We are still focused on love here at SuEllen’s Floral Company. As our florists have been talking to lovers about their wonderful relationships, I am reminded about the history and importance of romantic love in both fictional stories and history itself. Today, I want to take you away from the sweet scents of our roses and across time through tales of love, loss, and the passions of the heart.

Romeo and Juliet

Love Stories Through the Ages

Romeo and Juliet is Shakespeare’s famous tragedy that is seen as the exemplar of romance. It remains culturally significant to this day, with romantic lover may sometimes be termed a “Romeo”, and the story has been modernized through a Baz Luhrmann film and the Broadway play West Side Story. The Shakespearean tragedy depicts “two lovers from fair Verona”, each from a rival family. The tale of forbidden love is known for its tragic ending. Even today, scholars debate its many themes, but at its core it holds an important message…COMMUNICATION IS KEY FOR A RELATIONSHIP (and it’s participants) TO SURVIVE!

Tristan and Isolde

Love Stories Through the Ages

Though Romeo and Juliet is the classic example in romantic tragedy, it has nothing on the medieval chivalric romance of the Cornish knight Sir Tristan and the Irish Princess Isolde (or Iseult). The legend tells of the young knight, having just defeated Morholt, is sent to Ireland to retrieve Isolde, who is betrothed to Tristan’s uncle, King Mark of Cornwall. During the journey, the two share a love potion that — surprise, surprise — works. Though Isolde marries King Mark, she continues an affair with Tristan, bound by the effects of the potion. The medieval legend is one of the earliest love triangles in literature, and is often seen as the precursor to the Arthur-Guinevere-Lancelot love triangle. The legend was most recently depicted in a 2006 Ridley Scott adaptation starring James Franco.

Love, Actually

Love Stories Through the Ages

But romance should not be about tragedy, and no romance is more of a polar opposite than the previous two stories than the 2003 romantic comedy Love Actually. The love story really isn’t just one story, but an anthology of romances with a number of memorable characters. Though normally seen as a Christmas movie, the film’s comedic take on multiple romances, from a father explaining love to his son, to the romantic life of a British Prime Minister, and it’s ability to take on multiple types of romantic tropes makes it a modern-day romantic masterpiece.

A Midsummer’s Night Dream

Love Stories Through the Ages

Though Romeo and Juliet is perhaps Shakespeare’s most prolific romance, none is more entertaining that the fairytale romance of A Midsummer’s Night Dream. A sort of proto-Love Actually, it is a story of love and mistaken identity, revolving around the shenanigans of a sprite called Puck, and his unfortunate victims.

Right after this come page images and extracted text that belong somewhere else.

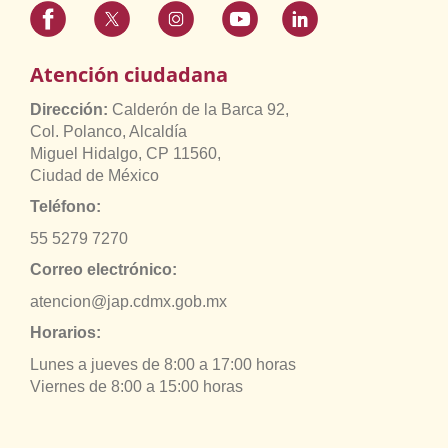
Atención ciudadana
Dirección:
Calderón de la Barca 92,
Col. Polanco, Alcaldía
Miguel Hidalgo, CP 11560,
Ciudad de México
Teléfono:
55 5279 7270
Correo electrónico:
atencion@jap.cdmx.gob.mx
Horarios:
Lunes a jueves de 8:00 a 17:00 horas
Viernes de 8:00 a 15:00 horas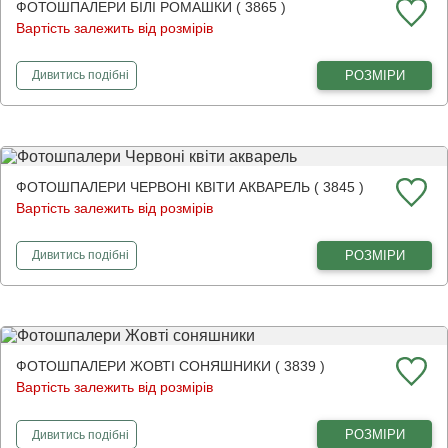
ФОТОШПАЛЕРИ БІЛІ РОМАШКИ ( 3865 )
Вартість залежить від розмірів
фотошпалери
Білі ромашки
РОЗМІРИ
Дивитись
подібні
ФОТОШПАЛЕРИ ЧЕРВОНІ КВІТИ АКВАРЕЛЬ ( 3845 )
Вартість залежить від розмірів
фотошпалери
Червоні квіти акварель
РОЗМІРИ
Дивитись
подібні
ФОТОШПАЛЕРИ ЖОВТІ СОНЯШНИКИ ( 3839 )
Вартість залежить від розмірів
фотошпалери
Жовті соняшники
РОЗМІРИ
Дивитись
подібні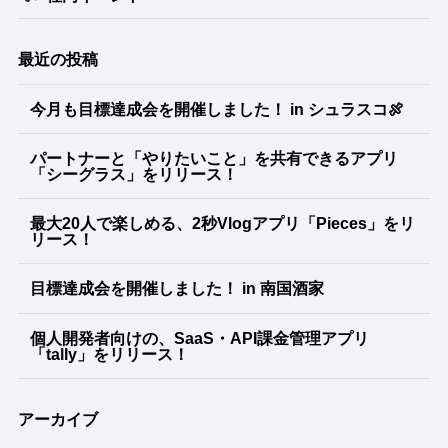
最近の投稿
今月も目標達成会を開催しました！ in シュラスコ🍖
パートナーと「やりたいこと」を共有できるアプリ
「シーグラス」をリリース！
最大20人で楽しめる、2秒Vlogアプリ「Pieces」をリ
リース！
目標達成会を開催しました！ in 南国酒家
個人開発者向けの、SaaS・API課金管理アプリ
「tally」をリリース！
アーカイブ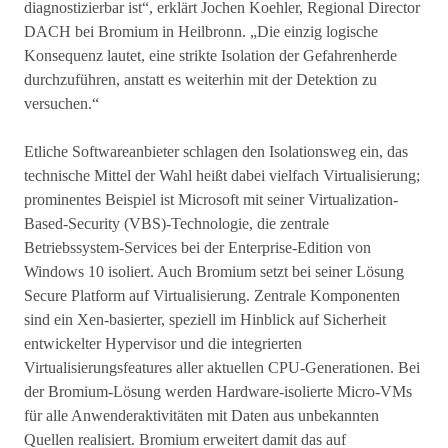
diagnostizierbar ist“, erklärt Jochen Koehler, Regional Director
DACH bei Bromium in Heilbronn. „Die einzig logische
Konsequenz lautet, eine strikte Isolation der Gefahrenherde
durchzuführen, anstatt es weiterhin mit der Detektion zu
versuchen.“
Etliche Softwareanbieter schlagen den Isolationsweg ein, das
technische Mittel der Wahl heißt dabei vielfach Virtualisierung;
prominentes Beispiel ist Microsoft mit seiner Virtualization-
Based-Security (VBS)-Technologie, die zentrale
Betriebssystem-Services bei der Enterprise-Edition von
Windows 10 isoliert. Auch Bromium setzt bei seiner Lösung
Secure Platform auf Virtualisierung. Zentrale Komponenten
sind ein Xen-basierter, speziell im Hinblick auf Sicherheit
entwickelter Hypervisor und die integrierten
Virtualisierungsfeatures aller aktuellen CPU-Generationen. Bei
der Bromium-Lösung werden Hardware-isolierte Micro-VMs
für alle Anwenderaktivitäten mit Daten aus unbekannten
Quellen realisiert. Bromium erweitert damit das auf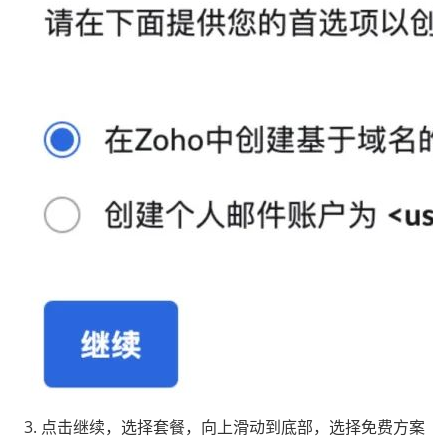
3. 点击继续，选择套餐，向上滑动到底部，选择免费方案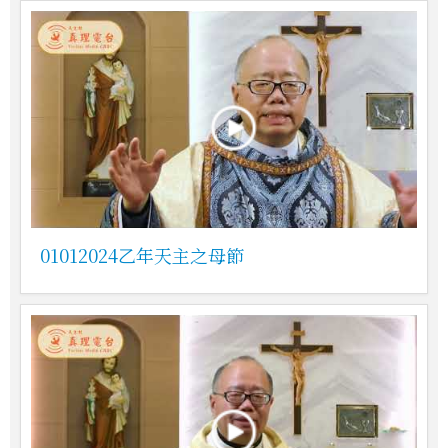
01012024乙年天主之母節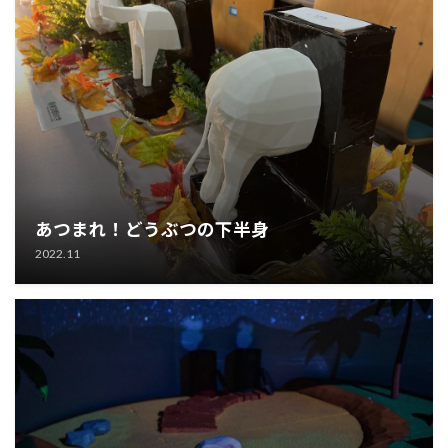
あつまれ！どうぶつの下半身
2022.11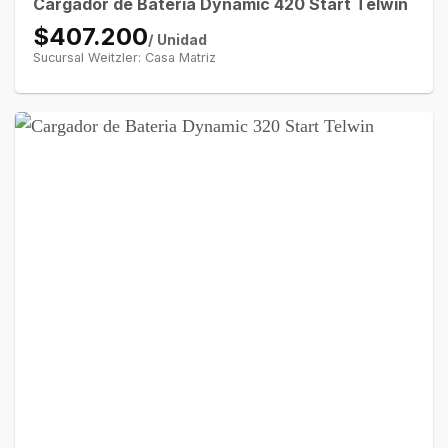
Cargador de Bateria Dynamic 420 Start Telwin
$407.200
/ Unidad
Sucursal Weitzler: Casa Matriz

Puck is tasked with enchanting Titania, the wife of King Oberon. The two are currently in a custody battle over an Indian changeling boy, one that is literally affecting the weather. Puck enchants Titania, having her fall in love with a man with the head of a donkey, while at the same time intervening in a love triangle with hilarious results. A Midsummer’s Night Dream plays with different variants of love, from romantic love, to love out of duty, to passionate lust.

Edward and Wallis

Love Stories Through the Ages

We’ve explored some great fictional romances, but love is a real thing, and is felt by real people. And one of the most famous real life love stories has to be of King Edward VIII and Wallis Simpson. King Edward, who was soon to be coronated as King, chose to abdicate the throne in favor of his younger brother. The reason for this was love, specifically his love for an American socialite and divorcee. Their romance was scandalous at the time, as the King of England was also the Head of the Anglican Church, which forbade divorce.

So if King Edward can abdicate the Throne of England for his wife, surely you can get her some flowers and take her out to a nice dinner this Valentine’s Day. Just be careful for enchantments!